La fuente de esta película resulta tan pasada de moda para el espectador moderno que sus señas de identidad más identificativas están tratadas con ironía: todo el mundo le pregunta al héroe para qué demonios le sirve el antifaz, y en cuanto hace sus cabriolas con el caballo al grito de Hi-yo Silver, alguien le dice que, por favor, nunca vuelva a hacer algo tan ridículo. La estrategia del director Gore Verbinski, los guionistas Ted Elliott y Terry Rossio y el actor Johnny Depp es similar al tratamiento de la aventura marítima en la saga Piratas: una sucesión de pantomimas cómicas circenses que se apoyan en el detallado trazo caricaturesco de los personajes y en el juego icónico con los referentes más famosos de la época en que se desarrollan. En El llanero solitario, desarrollada en un Oeste cómico cuya referencia principal es Sergio Leone (especialmente Hasta que llegó su hora) nos encontramos con ferrocarriles en lugar de veleros, los tonos ocres de la arena en vez del azul del agua, rangers, cowboys, indios, putas de saloon y magnates del ferrocarril en vez de piratas, capitanes, lobos de mar y comodoros; todo ello extraído de diferentes vetas de la cultura popular y con el añadido de un chorro generoso de fantasía a la mezcla. Pero parece ser que en estos tiempos las aventuras de piratas en mares coloniales son un territorio propicio a la fantasía escapista, mientras que los justicieros solitarios del viejo oeste han adquirido implicaciones más oscuras respecto al empleo de la violencia en el ejercicio del poder o la justicia y a la manera en que el progreso tecnológico y el comercio se abren camino mediante la violencia.
────────────────────────────────────────
## Instrucción 1
Según el extracto, ¿qué película de Sergio Leone es la referencia principal del Oeste cómico de El llanero solitario?

Registros almacenados
────────────────────────────────────────
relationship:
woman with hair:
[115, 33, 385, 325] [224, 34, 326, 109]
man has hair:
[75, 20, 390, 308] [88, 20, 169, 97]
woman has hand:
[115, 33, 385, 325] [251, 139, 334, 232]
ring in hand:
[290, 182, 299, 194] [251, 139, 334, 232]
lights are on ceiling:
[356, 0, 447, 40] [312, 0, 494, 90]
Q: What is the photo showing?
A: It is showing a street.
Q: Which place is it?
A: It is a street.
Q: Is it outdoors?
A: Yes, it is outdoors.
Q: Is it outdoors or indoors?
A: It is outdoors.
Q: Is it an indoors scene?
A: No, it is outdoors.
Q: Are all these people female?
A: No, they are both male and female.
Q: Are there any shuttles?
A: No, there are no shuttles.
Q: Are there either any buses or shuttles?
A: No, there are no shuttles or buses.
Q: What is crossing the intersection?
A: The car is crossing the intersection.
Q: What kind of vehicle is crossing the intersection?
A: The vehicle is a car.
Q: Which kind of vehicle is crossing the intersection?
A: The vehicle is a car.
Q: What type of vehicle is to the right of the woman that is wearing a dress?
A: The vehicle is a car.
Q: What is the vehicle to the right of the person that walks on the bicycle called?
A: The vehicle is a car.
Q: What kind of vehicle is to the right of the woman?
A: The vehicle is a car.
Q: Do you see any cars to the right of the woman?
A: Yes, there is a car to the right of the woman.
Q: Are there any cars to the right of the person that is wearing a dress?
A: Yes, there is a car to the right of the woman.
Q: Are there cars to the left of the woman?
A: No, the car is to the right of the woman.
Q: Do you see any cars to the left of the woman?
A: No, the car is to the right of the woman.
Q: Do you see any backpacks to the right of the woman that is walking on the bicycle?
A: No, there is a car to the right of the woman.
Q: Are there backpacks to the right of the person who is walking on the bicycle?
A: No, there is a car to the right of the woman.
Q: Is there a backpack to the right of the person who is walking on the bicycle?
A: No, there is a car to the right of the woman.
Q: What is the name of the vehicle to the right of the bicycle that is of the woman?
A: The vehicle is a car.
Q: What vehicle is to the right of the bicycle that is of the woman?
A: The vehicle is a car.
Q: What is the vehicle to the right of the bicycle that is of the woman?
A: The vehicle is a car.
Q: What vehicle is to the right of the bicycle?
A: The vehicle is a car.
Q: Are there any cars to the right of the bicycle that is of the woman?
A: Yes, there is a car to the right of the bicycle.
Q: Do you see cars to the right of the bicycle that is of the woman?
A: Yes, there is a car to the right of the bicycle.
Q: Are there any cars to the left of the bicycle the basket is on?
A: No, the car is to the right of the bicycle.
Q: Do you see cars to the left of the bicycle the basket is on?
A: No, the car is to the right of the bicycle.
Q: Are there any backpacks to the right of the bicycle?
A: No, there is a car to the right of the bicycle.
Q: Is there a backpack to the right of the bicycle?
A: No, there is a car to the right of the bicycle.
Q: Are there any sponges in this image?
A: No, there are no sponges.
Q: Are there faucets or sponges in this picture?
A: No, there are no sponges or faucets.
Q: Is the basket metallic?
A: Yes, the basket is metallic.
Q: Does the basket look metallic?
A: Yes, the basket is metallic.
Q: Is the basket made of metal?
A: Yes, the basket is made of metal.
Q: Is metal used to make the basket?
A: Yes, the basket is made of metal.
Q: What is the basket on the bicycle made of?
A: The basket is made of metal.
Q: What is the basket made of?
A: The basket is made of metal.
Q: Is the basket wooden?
────────────────────────────────────────
## Instrucción 2
Selecciona todas las líneas de los registros que contienen la palabra "Which".

## Respuesta completa 1
Hasta que llegó su hora.

## Respuesta completa 2
Q: Which place is it?
Q: Which kind of vehicle is crossing the intersection?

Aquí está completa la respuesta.